Tod Papageorge
[Photographer, b. 1940, Portsmouth, New Hampshire, lives in New Haven, Connecticut.]

 If your pictures are not good enough, you aren’t reading enough. 

Cindy Sherman
[Artist, b. 1954, Glen Ridge, New Jersey, lives in New York.]

 ....I didn’t really have ideas of what I wanted to do with painting. That was when I thought, “Why am I wasting my time elaborately copying things when I could use a camera?” 

Joel-Peter Witkin
[Photographer, b. 1939, Brooklyn, New York, lives in Albuquerque, New Mexico.]

 I need [as models] physical marvels—a person, thing or act so extraordinary as to inspire wonder: someone with wings, horns, tails, fins, claws, reversed feet, head, hands. Anyone with additional arms, legs, eyes, breasts, genitals, ears, nose, lips, head. Anyone without a face. Pinheads, dwarfs, giants, Satyrs. A woman with one breast (center); a woman with breast so large as to require Daliesque supports; women whose faces are covered with hair or large skin lesions and willing to pose in evening gowns. Active and retired sideshow performers, contortionists (erotic), anyone with a parasitic twin, people who live as comic book heroes. Boot, corset, and bondage fetishists, a beautiful woman with functional appendages in place of arms, anorexics (preferably bald), the romantic and criminally insane (nude only). All manner of extreme visual perversions. A young blonde girl with two faces. Hermaphrodites and taratoids (alive and dead). Beings from other planets. Anyone bearing the wounds of Christ. Anyone claiming to be God. God. 
 Artists are the people among us who realize creation didn’t stop on the sixth day. 

Jean Baudrillard
[Writer and theorist, b. 1929, Reims, France, d. 2007, Paris.]

 The desire to take photographs may perhaps arise from the following observation: looked at in general, from the angle of meaning, the world is distinctly disappointing. In detail, taken unawares, it is always perfectly self-evident. 

Cindy Sherman
[Artist, b. 1954, Glen Ridge, New Jersey, lives in New York.]
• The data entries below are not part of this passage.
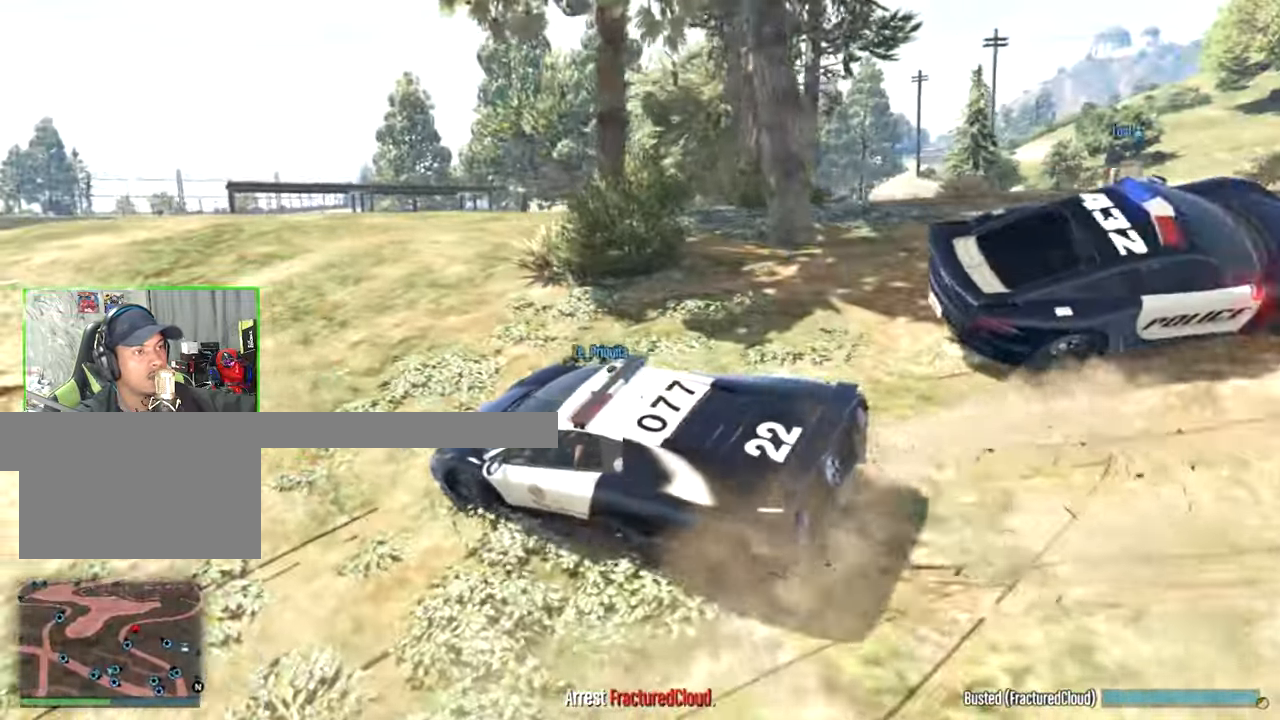
{"keys": ["w"], "mouse": [], "events": [[16, "w", "down"], [100, "d", "up"], [250, "d", "down"], [483, "d", "up"]]}
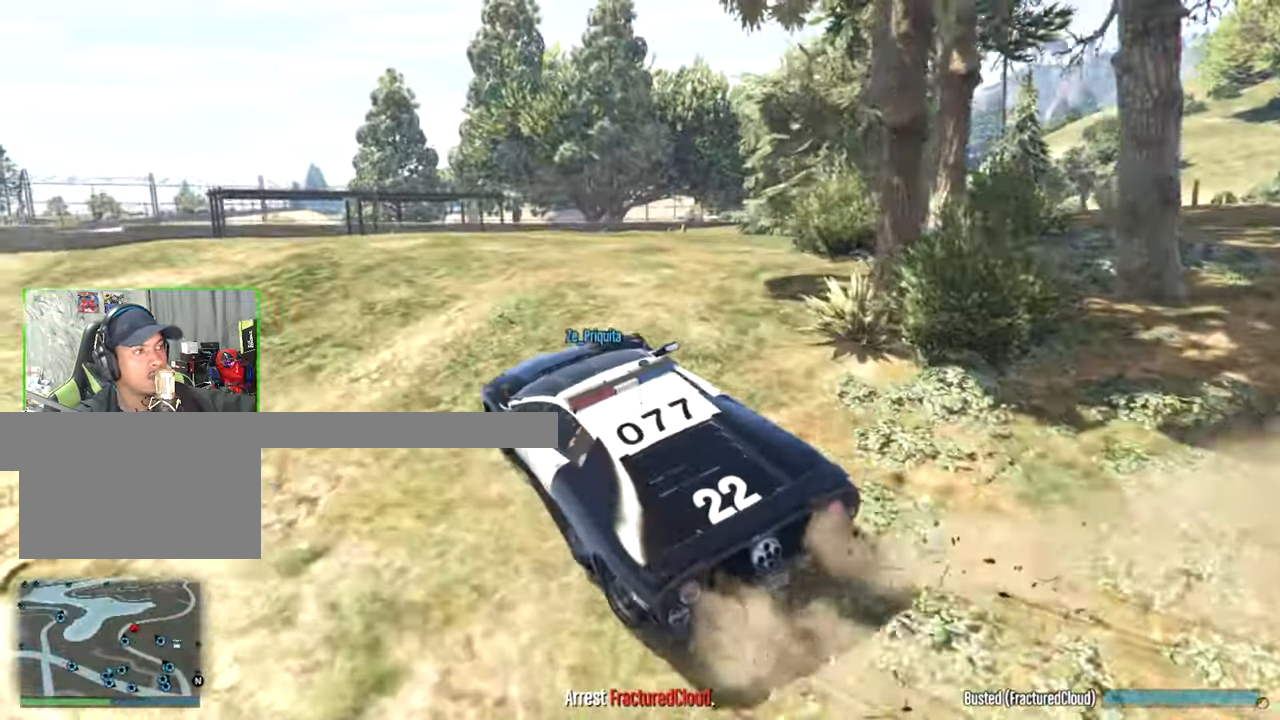
{"keys": [], "mouse": [], "events": [[316, "w", "up"]]}
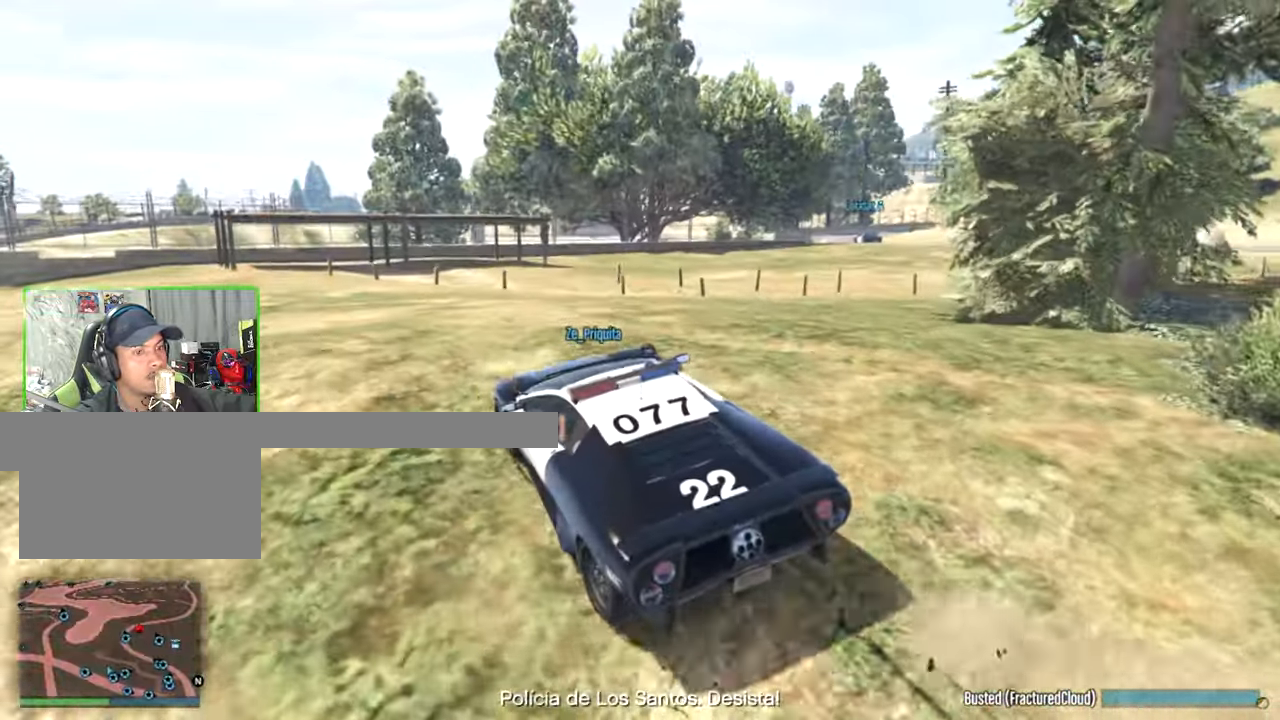
{"keys": ["d", "w"], "mouse": [], "events": [[133, "d", "down"], [467, "w", "down"]]}
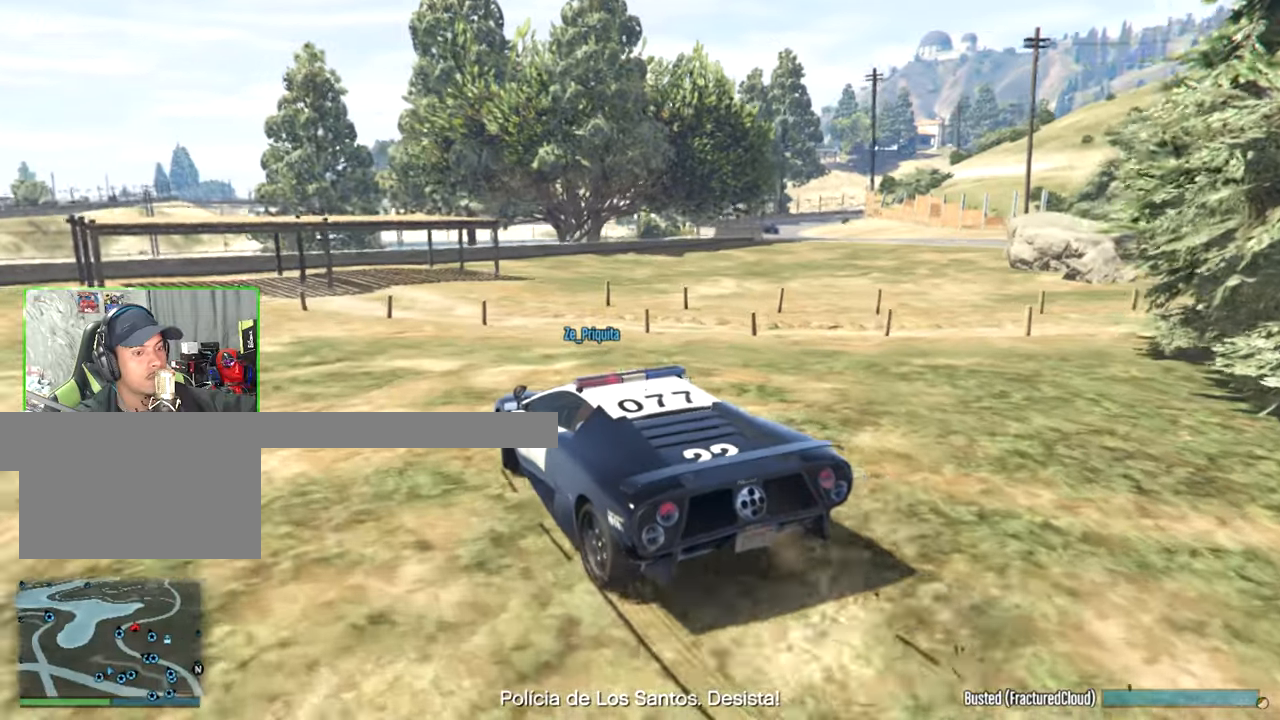
{"keys": ["w"], "mouse": [], "events": [[433, "d", "up"]]}
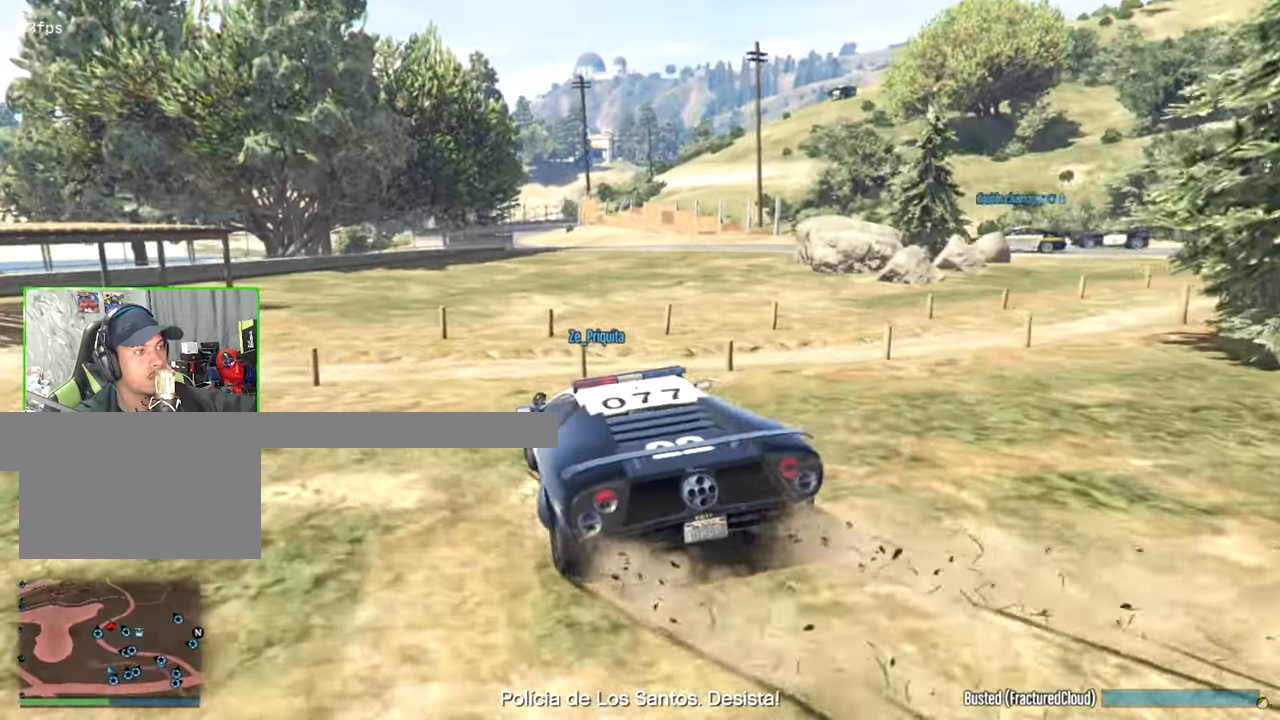
{"keys": ["d", "w"], "mouse": [], "events": [[450, "d", "down"]]}
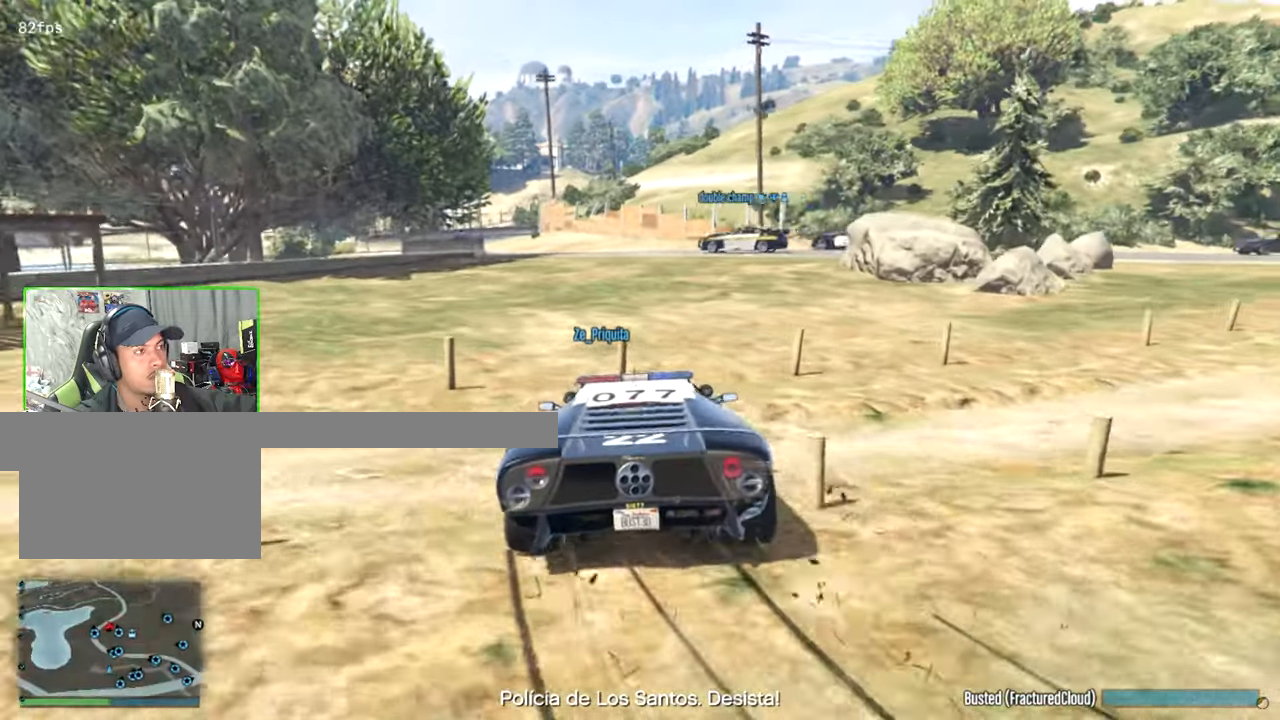
{"keys": ["w"], "mouse": [], "events": [[83, "d", "up"]]}
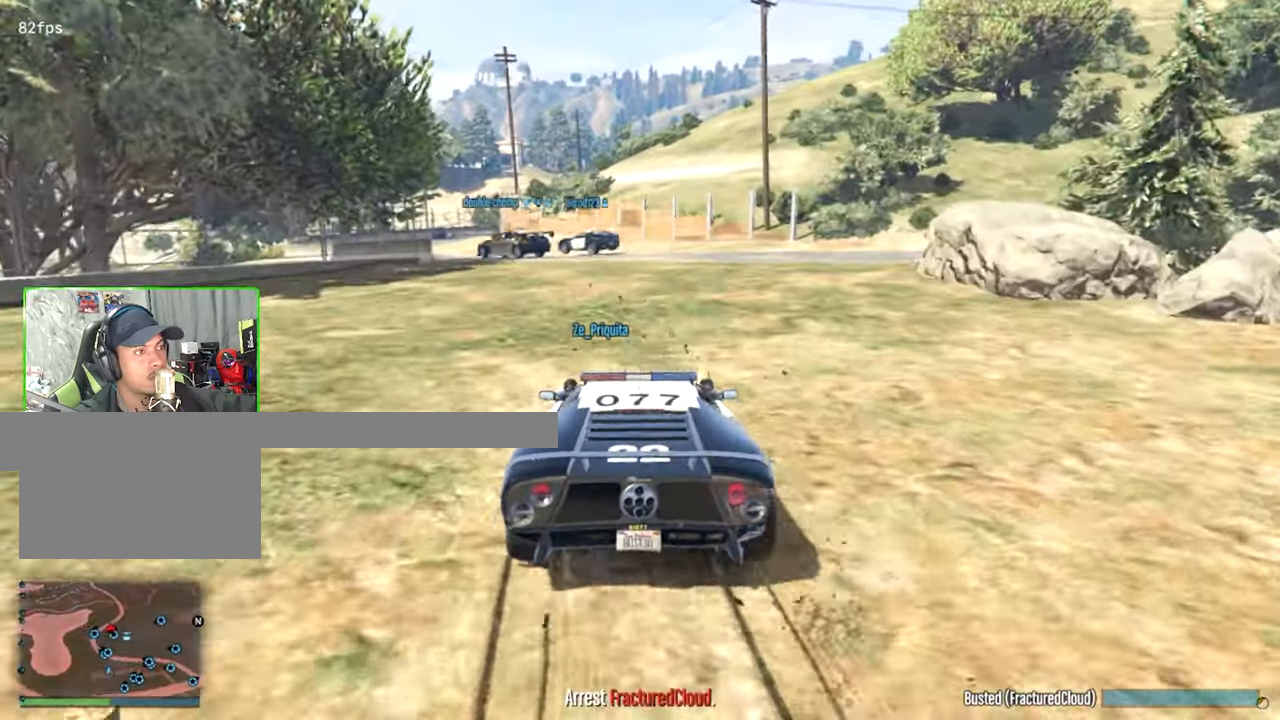
{"keys": ["d"], "mouse": [], "events": [[17, "w", "up"], [50, "d", "down"], [250, "d", "up"], [383, "d", "down"]]}
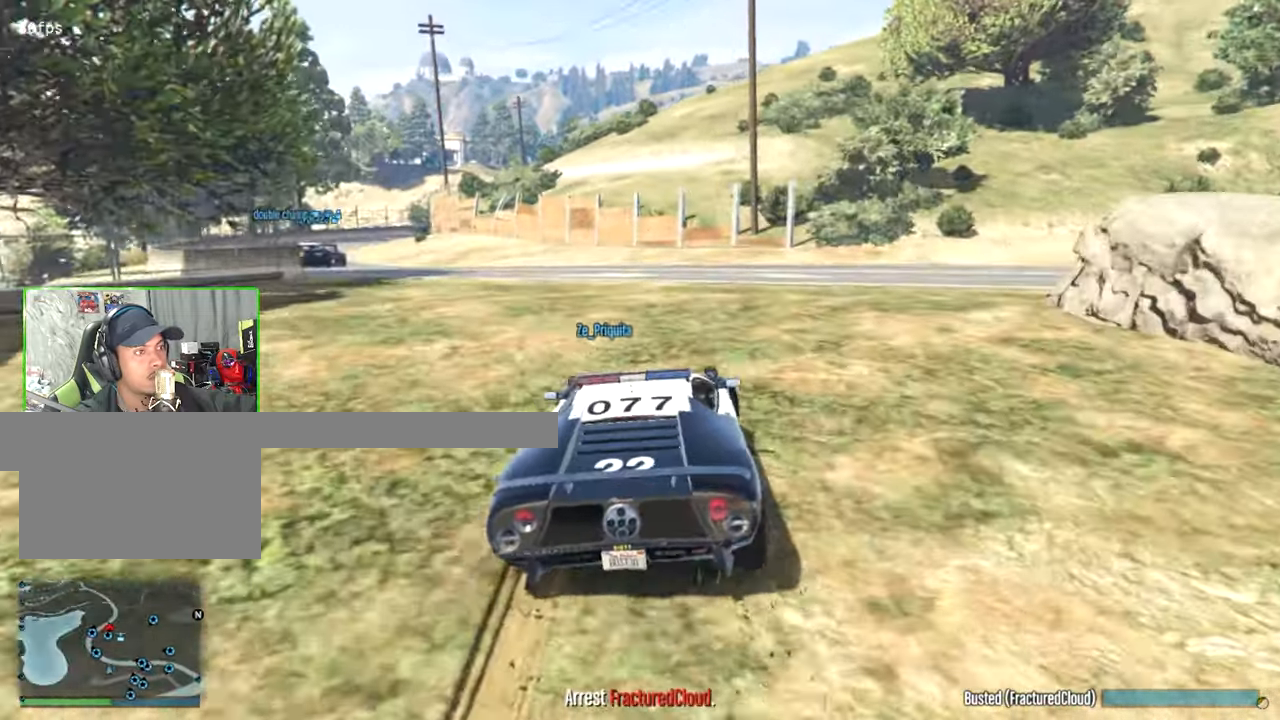
{"keys": ["d"], "mouse": [], "events": [[117, "d", "up"], [300, "w", "down"], [450, "d", "down"], [500, "w", "up"]]}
 If I knew what the picture was going to be like I wouldn’t make it. It was almost like it was made already... the challenge is more about trying to make what you can’t think of. 

James Agee
[Writer, b. 1909, Knoxville, Tennessee, d. 1955, New York.]

 It would be mistaken to suppose that any of the best photography is come at by intellect; it is, like all art, essentially the result of an intuitive process, drawing on all that the artist is rather than on anything he thinks, far less theorizes about.